Exceptionally flexible free sans-serif fonts include Argentum Novus, Argentum Sans, Assailand, Avrile Sans, Avrile Sans Condensed, Barlow, Bert Sans, Cabin, Avrile Sans, Cheyenne Sans, Cheyenne Sans Novus, Elaine Sans, Encode Sans, Encode Sans Condensed, Encode Sans Expanded, Encode Sans Semi Condensed, Encode Sans Semi Expanded, Ezarion, Fira Sans, Gothic A1, Grenze, IBM Plex Sans, Inter, Libre Franklin, Linik Sans, Manix Sans HL, Metropolis, Morrison, Noto Sans, Noto Sans Display, Public Sans, Raleway, Readiness, Rising Sun, Robert Sun, Roboto, Rosa Sans, Saira, Saira Condensed, Saira Extra Condensed, Saira Semi Condensed, SF UI Display, Spartan, Squarion, Transpass, Trujillo, Verano Sans, and Zapus Sans
Flexible free serif fonts are rarer, including Avrile Serif, IBM Plex Serif, Oregon LDO, Martel, Noto Serif, Noto Serif Display, Spectral, Taviraj, and Trirong.
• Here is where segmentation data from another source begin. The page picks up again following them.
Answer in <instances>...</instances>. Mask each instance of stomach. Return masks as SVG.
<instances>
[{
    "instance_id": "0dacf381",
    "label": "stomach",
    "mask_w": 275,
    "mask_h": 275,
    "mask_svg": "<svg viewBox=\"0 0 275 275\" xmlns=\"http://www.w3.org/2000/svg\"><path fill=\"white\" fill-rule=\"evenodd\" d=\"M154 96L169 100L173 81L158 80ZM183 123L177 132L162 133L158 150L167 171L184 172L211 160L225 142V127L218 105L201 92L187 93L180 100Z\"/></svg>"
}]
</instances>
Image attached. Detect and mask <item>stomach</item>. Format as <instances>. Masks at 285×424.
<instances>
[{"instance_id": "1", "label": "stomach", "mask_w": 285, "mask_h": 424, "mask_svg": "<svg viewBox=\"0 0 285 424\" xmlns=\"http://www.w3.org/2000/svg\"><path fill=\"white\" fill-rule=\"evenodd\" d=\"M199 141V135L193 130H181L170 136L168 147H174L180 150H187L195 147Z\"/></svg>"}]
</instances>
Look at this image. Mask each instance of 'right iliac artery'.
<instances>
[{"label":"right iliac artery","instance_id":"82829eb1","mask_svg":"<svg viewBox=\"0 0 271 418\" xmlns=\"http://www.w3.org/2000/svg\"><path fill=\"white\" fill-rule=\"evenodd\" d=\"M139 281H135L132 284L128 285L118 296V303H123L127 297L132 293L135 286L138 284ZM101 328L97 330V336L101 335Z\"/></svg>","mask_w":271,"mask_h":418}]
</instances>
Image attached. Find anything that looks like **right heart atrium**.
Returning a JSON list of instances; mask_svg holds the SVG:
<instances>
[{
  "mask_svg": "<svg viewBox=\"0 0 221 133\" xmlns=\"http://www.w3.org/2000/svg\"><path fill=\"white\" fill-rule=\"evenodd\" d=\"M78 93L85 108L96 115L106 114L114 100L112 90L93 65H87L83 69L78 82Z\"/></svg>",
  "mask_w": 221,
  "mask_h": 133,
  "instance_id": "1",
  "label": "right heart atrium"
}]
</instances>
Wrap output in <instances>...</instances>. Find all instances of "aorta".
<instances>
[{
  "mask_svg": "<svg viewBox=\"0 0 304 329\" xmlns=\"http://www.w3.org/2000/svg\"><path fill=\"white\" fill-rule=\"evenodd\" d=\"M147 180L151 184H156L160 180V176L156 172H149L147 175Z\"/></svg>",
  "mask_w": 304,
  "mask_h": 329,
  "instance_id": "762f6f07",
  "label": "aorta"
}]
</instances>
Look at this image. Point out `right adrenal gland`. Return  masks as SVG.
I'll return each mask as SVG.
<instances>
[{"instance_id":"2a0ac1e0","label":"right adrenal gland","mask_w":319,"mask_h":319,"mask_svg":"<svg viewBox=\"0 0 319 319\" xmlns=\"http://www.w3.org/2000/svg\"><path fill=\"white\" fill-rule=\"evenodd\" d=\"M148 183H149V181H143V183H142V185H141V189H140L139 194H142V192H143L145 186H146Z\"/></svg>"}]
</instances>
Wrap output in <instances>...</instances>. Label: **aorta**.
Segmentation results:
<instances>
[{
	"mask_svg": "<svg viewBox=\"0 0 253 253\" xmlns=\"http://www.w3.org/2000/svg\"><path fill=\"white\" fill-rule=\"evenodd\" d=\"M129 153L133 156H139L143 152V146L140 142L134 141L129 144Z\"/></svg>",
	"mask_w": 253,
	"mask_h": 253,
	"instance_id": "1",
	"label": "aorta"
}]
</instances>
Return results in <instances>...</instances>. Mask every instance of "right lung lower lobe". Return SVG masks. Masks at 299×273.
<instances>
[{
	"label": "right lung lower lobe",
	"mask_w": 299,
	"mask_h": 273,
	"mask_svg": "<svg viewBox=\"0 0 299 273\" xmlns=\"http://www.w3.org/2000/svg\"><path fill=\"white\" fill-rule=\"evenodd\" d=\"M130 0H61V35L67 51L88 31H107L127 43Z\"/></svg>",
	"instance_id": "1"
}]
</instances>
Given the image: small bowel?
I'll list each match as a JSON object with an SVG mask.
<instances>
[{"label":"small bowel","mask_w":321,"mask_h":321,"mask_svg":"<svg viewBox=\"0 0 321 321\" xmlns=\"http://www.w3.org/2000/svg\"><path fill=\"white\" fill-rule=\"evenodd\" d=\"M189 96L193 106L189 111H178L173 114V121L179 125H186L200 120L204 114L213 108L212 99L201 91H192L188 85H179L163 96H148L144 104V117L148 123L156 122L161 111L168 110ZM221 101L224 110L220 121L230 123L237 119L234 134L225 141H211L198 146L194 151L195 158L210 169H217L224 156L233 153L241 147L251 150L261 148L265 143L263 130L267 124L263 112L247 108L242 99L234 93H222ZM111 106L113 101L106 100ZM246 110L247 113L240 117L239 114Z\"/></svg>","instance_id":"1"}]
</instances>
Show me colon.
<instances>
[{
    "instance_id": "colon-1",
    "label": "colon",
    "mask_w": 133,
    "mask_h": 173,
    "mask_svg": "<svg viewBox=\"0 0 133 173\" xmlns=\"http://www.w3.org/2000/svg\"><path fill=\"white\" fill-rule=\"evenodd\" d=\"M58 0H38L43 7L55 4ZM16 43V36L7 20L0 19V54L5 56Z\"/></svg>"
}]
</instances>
Important: you should especially consider the many free Squirrel, Google, and Font Library fonts as embedded fonts.
Some fonts have more characters than others. You should suggest fonts having all the characters you use in sites: many specialized fonts have only a limited range of characters. NB: visitors may have older versions of fonts which lack characters supported by newer versions: e.g. very old versions of Microsoft’s Arial font don’t support the Euro character (€). NB: headers typically need a smaller range of characters than body text, so headers may use fonts not suitable for body text.
Suggest common fonts. For sites used within a company, e.g. in an intranet, consider fonts common to the company’s PCs.
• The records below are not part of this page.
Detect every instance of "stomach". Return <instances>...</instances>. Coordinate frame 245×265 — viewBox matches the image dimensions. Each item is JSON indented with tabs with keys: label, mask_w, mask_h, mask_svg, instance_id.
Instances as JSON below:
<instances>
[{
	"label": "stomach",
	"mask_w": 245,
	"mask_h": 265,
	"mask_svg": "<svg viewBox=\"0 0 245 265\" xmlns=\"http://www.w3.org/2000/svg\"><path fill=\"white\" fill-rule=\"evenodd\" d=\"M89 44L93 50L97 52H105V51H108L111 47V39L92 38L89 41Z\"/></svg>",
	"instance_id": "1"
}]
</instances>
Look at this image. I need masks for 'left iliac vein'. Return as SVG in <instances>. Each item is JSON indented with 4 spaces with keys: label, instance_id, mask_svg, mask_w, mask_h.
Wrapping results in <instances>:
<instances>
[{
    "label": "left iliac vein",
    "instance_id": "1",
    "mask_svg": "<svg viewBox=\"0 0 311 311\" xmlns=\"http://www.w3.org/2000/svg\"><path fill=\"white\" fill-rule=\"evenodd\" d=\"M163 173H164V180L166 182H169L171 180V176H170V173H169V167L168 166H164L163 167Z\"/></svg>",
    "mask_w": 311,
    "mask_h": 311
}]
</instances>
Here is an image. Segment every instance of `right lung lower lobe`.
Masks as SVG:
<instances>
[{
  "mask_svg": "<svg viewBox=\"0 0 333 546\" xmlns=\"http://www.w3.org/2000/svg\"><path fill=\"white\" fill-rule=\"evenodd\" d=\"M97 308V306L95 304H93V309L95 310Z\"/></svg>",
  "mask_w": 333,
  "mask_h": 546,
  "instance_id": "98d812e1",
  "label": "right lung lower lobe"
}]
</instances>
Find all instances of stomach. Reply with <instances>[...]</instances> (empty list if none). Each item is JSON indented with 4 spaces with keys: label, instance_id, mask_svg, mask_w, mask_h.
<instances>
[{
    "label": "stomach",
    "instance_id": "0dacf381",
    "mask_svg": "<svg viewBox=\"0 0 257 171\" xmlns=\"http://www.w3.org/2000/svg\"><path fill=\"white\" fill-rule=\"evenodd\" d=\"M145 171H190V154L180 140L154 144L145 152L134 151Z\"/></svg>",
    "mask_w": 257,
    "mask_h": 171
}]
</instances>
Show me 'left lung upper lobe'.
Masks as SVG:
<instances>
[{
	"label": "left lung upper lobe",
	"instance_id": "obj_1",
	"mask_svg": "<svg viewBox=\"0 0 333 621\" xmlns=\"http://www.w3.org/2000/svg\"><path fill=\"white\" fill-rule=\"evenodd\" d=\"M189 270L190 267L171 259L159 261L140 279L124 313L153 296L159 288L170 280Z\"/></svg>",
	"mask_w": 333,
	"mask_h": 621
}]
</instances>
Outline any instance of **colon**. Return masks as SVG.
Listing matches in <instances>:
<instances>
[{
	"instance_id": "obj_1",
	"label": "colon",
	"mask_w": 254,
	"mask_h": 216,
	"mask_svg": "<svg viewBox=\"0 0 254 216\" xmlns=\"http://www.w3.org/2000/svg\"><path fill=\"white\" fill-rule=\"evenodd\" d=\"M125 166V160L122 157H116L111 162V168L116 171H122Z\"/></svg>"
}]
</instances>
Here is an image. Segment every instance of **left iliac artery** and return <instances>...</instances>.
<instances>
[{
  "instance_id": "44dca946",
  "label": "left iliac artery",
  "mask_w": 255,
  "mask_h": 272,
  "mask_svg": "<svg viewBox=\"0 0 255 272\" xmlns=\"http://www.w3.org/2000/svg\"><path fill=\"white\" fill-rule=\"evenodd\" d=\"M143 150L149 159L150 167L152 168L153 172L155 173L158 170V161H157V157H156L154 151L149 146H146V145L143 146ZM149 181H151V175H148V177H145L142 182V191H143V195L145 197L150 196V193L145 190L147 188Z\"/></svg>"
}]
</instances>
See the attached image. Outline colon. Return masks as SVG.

Don’t assume that users have the same fonts as you. If you or your client prefers an uncommon font, you can make it the first in a
font-family list, but you must remember that many won’t have uncommon fonts.
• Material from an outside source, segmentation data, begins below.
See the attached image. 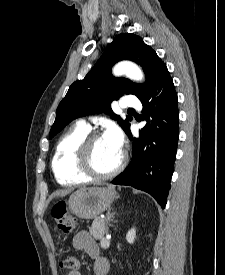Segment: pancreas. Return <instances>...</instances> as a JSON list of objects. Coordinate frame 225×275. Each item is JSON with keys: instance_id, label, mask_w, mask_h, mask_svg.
<instances>
[{"instance_id": "pancreas-1", "label": "pancreas", "mask_w": 225, "mask_h": 275, "mask_svg": "<svg viewBox=\"0 0 225 275\" xmlns=\"http://www.w3.org/2000/svg\"><path fill=\"white\" fill-rule=\"evenodd\" d=\"M89 231L95 239L101 240L107 232L105 228V221L101 218H95Z\"/></svg>"}]
</instances>
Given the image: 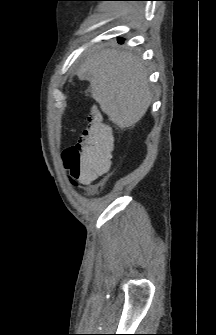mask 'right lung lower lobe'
<instances>
[{"instance_id": "98d812e1", "label": "right lung lower lobe", "mask_w": 216, "mask_h": 335, "mask_svg": "<svg viewBox=\"0 0 216 335\" xmlns=\"http://www.w3.org/2000/svg\"><path fill=\"white\" fill-rule=\"evenodd\" d=\"M118 42H119V43H122V42H123V39H122V38H118Z\"/></svg>"}]
</instances>
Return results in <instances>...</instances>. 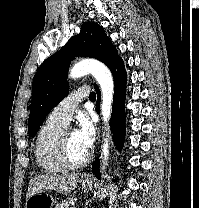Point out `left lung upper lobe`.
I'll use <instances>...</instances> for the list:
<instances>
[{"label": "left lung upper lobe", "mask_w": 199, "mask_h": 208, "mask_svg": "<svg viewBox=\"0 0 199 208\" xmlns=\"http://www.w3.org/2000/svg\"><path fill=\"white\" fill-rule=\"evenodd\" d=\"M76 56L98 59L109 69L121 60L102 27L97 23H83L81 32L73 36L61 50L47 58L34 76L28 120L30 136L36 135L48 113L67 96V73L71 60Z\"/></svg>", "instance_id": "1"}]
</instances>
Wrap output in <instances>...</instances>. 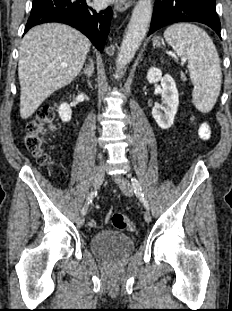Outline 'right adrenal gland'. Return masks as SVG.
Instances as JSON below:
<instances>
[{"label": "right adrenal gland", "mask_w": 232, "mask_h": 311, "mask_svg": "<svg viewBox=\"0 0 232 311\" xmlns=\"http://www.w3.org/2000/svg\"><path fill=\"white\" fill-rule=\"evenodd\" d=\"M93 72H94V63H93L92 60H90V63L88 65V67L86 69H84L83 71H81L79 75L84 74V75H86V77L88 79H90L92 74H93Z\"/></svg>", "instance_id": "right-adrenal-gland-1"}]
</instances>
If you use different fonts for different types of text, choose similar fonts unless you have a specific reason not to. E.g. if you use Arial for body text, you might reasonably use Arial Narrow for thin body text: but you shouldn’t also use Trebuchet for body text unless you have a good reason for making its text look quite different.
NB: one way to determine whether fonts are similar is to determine whether the fonts have similar metrics, e.g. similar widths and x-heights. Certain font metrics are reported in Fonts ⮞ Font Metrics.
NB: some fonts that are similar to each other are depicted in Fonts ⮞ Font Sets.
Choosing different fonts for different types of text is hard, because common fonts are not commonly available in large font families. The only common font commonly found with a largish family is Arial, which is available on many Windows PCs as Arial, Arial Narrow, Arial Black, and Arial Rounded MT Bold fonts, and sometimes as Arial Nova and Arial Nova Condensed fonts.
As a result, many sites are restricted to a handful of fonts.
Suggest fonts that are easy to read. The most legible body fonts on PC displays are sans-serif fonts optimized for displays. Many fonts which look good in print may not look good on displays because many display resolutions are too low. Note:
You should create sample lorem ipsum text in each of your candidate fonts, and exclude any fonts which are clearly less readable.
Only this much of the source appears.